Ada was released from Holloway Prison on 27 February. The reason for her early release is not known. The WSPU placed a brass band outside the gates of the prison which played for an hour before the women were released. Accompanied by songs such as Men of Harlech and As we go marching home, the women made their way to Holborn for a celebratory breakfast.
On 21 March Ada was arrested, one of seventy-six, for a third time, again in connection with an attempt to enter the House of Commons. Ada made a complaint against the police alleging that a policeman had deliberately tripped a woman up as they were marching towards Parliament Square. Ada was sentenced to one month in prison without the option of a fine. Florence Macaulay, WSPU, who visited the women in prison reported that Ada ‘is quite cheerful and unrepentant.’
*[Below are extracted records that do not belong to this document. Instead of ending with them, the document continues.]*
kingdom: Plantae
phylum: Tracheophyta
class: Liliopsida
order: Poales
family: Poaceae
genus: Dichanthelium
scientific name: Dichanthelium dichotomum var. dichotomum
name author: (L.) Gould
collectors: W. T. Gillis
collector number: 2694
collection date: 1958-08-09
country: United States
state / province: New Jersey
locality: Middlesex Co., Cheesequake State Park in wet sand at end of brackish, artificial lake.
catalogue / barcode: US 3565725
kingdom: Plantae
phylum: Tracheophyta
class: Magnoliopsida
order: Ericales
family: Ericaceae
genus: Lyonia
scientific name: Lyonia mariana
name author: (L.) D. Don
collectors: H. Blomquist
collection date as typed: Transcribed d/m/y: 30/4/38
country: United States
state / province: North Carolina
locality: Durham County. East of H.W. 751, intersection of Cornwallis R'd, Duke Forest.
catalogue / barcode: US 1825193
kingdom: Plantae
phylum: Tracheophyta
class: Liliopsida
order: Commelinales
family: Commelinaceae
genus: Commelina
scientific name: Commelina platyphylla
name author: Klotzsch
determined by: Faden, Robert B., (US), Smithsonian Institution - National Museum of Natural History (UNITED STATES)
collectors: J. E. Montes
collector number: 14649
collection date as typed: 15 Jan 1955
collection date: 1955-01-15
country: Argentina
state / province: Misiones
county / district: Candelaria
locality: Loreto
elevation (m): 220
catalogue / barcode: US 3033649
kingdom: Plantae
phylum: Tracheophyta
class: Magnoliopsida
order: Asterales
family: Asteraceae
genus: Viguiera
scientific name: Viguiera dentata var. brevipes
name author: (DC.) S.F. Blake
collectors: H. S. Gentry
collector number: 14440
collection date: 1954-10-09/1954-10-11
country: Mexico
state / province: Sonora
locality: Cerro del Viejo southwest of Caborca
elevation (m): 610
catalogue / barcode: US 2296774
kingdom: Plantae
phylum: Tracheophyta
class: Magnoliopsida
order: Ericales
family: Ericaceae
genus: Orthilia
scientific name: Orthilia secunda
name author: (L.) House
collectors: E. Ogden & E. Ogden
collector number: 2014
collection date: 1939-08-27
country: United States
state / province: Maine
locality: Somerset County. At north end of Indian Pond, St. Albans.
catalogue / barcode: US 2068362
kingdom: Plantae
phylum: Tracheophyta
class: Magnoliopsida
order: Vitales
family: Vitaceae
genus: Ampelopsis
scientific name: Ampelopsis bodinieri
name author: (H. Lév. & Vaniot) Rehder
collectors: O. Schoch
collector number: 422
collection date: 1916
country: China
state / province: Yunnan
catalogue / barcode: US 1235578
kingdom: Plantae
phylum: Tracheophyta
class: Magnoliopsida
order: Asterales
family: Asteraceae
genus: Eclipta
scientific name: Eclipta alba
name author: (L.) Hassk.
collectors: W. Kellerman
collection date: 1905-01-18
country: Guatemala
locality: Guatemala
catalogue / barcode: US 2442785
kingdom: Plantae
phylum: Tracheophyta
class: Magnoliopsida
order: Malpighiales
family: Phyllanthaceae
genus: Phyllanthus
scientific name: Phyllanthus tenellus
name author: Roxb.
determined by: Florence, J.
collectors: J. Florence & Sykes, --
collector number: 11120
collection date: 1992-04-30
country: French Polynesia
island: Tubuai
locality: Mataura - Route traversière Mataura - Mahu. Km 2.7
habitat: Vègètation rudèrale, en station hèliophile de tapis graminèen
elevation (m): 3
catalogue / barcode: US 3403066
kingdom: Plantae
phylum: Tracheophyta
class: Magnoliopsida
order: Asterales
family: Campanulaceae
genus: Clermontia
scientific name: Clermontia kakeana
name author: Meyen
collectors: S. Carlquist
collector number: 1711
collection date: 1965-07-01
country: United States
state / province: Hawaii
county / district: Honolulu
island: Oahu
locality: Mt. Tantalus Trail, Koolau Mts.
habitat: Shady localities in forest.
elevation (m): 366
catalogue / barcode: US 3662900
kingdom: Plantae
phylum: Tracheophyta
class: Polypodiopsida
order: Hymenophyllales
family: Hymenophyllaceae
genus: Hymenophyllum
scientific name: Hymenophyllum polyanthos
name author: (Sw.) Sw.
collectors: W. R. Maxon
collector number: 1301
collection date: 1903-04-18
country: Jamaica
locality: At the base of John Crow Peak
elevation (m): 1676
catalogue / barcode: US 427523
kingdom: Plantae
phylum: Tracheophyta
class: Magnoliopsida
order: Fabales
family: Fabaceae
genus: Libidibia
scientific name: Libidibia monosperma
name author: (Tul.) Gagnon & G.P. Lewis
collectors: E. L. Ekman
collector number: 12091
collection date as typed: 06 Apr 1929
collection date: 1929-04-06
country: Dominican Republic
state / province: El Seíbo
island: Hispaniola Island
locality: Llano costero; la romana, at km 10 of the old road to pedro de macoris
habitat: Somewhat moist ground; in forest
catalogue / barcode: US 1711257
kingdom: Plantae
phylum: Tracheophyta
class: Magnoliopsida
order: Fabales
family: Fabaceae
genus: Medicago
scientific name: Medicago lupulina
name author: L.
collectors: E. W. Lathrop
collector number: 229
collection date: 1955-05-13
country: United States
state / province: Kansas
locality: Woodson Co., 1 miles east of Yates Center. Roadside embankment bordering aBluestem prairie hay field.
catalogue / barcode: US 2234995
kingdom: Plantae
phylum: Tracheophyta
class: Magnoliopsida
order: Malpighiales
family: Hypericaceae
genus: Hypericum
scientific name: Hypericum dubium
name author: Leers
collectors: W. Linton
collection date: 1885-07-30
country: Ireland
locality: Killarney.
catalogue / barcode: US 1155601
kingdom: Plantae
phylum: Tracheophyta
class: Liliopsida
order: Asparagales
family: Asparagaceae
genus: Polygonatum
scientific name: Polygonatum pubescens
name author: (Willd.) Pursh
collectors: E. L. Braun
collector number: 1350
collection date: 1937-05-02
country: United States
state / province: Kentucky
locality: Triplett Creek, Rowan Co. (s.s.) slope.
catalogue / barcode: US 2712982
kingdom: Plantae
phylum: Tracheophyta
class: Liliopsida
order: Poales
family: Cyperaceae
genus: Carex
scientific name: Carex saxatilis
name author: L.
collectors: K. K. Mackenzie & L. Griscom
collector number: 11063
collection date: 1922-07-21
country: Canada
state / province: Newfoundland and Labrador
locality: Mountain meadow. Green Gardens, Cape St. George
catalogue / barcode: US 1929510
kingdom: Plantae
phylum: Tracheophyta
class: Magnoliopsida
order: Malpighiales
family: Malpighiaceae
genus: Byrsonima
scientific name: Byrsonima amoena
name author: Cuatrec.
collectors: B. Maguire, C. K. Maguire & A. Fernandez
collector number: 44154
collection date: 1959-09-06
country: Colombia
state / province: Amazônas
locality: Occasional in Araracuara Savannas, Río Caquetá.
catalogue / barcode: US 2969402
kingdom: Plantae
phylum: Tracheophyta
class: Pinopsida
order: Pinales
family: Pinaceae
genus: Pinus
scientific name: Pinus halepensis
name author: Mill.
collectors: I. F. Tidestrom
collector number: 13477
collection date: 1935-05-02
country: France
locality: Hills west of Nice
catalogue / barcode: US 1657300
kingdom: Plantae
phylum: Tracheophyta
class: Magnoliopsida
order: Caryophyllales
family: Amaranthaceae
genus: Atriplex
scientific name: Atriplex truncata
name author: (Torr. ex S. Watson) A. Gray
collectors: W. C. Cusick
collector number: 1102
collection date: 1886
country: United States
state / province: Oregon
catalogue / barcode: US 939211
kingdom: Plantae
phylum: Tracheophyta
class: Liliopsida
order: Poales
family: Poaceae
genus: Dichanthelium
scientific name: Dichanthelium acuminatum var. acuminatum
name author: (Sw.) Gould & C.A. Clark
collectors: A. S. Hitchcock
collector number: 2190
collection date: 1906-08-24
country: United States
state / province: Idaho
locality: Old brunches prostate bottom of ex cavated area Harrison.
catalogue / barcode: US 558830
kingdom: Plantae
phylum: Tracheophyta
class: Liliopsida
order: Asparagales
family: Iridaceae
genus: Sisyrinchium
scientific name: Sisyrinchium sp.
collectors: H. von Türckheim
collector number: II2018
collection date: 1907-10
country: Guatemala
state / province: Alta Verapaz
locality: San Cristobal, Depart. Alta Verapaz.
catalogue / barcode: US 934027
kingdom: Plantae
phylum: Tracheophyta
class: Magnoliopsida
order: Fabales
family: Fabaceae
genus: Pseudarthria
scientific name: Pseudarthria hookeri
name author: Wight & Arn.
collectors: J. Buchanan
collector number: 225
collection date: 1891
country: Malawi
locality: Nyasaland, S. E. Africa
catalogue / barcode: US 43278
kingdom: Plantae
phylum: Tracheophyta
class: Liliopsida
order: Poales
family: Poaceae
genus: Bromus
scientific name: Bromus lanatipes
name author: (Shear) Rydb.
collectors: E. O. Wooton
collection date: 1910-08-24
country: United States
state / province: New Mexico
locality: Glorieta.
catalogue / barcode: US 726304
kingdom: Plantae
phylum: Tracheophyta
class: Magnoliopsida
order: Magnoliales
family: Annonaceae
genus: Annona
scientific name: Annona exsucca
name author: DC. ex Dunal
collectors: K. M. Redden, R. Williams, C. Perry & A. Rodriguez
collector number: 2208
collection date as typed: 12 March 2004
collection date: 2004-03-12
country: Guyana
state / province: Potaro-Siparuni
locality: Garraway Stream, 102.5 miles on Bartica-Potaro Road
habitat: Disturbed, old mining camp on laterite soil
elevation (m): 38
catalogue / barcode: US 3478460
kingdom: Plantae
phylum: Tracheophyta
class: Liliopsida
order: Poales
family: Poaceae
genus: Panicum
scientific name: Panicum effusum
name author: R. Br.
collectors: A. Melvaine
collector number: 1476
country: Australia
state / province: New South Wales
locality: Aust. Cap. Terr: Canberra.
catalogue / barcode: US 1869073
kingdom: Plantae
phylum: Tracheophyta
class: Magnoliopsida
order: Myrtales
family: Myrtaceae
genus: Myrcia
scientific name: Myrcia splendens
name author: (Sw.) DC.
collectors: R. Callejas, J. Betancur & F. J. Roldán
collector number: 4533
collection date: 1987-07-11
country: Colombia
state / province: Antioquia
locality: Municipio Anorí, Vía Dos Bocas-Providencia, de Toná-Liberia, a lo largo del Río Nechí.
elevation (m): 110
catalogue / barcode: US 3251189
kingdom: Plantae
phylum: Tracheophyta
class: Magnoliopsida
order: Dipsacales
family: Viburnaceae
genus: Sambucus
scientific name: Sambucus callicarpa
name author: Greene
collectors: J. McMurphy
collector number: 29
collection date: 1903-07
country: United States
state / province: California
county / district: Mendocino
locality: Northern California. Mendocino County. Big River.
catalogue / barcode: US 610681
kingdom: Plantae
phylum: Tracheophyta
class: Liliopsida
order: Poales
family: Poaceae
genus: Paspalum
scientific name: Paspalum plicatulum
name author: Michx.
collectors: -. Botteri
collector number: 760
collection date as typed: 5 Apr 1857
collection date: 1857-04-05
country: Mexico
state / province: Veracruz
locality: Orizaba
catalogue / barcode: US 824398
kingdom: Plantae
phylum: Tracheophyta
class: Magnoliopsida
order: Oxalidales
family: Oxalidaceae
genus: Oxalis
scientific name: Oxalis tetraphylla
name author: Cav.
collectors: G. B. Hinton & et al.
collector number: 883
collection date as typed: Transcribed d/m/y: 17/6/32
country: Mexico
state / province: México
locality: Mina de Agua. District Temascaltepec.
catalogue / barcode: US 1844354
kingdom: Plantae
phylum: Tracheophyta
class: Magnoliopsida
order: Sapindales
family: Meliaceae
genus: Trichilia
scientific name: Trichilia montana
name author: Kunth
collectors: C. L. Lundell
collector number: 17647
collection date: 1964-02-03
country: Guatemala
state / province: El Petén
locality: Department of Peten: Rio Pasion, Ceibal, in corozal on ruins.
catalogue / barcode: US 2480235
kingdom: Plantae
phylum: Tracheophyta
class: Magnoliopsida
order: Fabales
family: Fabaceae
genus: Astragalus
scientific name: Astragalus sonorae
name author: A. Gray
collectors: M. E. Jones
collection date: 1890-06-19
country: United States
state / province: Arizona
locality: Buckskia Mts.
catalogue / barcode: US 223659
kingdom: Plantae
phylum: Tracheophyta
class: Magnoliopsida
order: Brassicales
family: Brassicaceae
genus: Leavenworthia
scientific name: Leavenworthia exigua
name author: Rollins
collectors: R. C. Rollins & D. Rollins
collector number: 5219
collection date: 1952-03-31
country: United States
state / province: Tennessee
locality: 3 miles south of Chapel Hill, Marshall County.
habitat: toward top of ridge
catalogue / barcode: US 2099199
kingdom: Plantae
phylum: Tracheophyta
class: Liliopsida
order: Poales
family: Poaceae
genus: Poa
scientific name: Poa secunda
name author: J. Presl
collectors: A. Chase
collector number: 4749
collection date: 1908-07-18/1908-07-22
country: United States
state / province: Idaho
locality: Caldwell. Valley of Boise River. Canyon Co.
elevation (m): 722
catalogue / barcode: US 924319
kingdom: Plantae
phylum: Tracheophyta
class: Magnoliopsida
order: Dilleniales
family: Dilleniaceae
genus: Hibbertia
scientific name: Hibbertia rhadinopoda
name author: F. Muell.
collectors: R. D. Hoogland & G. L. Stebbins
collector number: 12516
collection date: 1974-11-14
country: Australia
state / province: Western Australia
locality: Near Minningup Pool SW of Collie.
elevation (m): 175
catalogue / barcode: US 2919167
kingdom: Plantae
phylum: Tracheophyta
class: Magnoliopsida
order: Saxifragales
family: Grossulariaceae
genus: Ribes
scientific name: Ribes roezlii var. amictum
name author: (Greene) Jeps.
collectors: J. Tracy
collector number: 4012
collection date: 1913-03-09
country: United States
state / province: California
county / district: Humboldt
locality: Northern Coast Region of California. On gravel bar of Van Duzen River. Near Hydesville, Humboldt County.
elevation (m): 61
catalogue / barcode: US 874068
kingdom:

The following November there was a by-election in the Kingston upon Hull West constituency caused by the resignation of the Liberal Member of Parliament who had succeeded to his father’s title. Ada joined the suffragette campaign during the election.
Ada joined other members of the WSPU at a series of meetings. Seconding a resolution Ada observed that in her view ‘some compelling power had caused magistrates to be severe in their sentences on the women who are at present in gaol.’ Several suffragettes including Ada organised a meeting in Albert Square, Manchester, despite a ban such gatherings. The police arrived as Ada began to speak. After a brief scuffle, one of their number, Mrs Robinson, was arrested. Ada was, by now, the literature secretary of the Manchester Branch of the WSPU, encouraging women to sell Votes for Women as she would ‘much rather send cash to headquarters every week rather than returns.’ As the summer wore on the WSPU organised a demonstration as part of the specific Manchester campaign in Heaton Park. A preliminary demonstration was held in the same location and the branch was thrilled at the attendance of around ten thousand. Two platforms were erected, one of which Ada spoke from. It was concluded that ‘the feelings of the meetings were a substantial guarantee to the interest which will be displayed’ at the forthcoming demonstration. Again, Ada was to speak.
When Christabel Pankhurst wrote a history of the suffrage movement to date published in Votes for Women Ada was described as ‘a Manchester working woman.’ There is no mention of Ada either in the national, local or suffrage newspapers after 1908. The official files give the year of birth as 1857 which the majority of the newspapers also record. This would make Ada roughly fifty years old which potentially ties up with the newspaper picture above. One newspaper reports that Ada lived in Portland Street, Manchester but no trace has been found. All the records and newspaper reports note that Ada was married but again, this does not assist.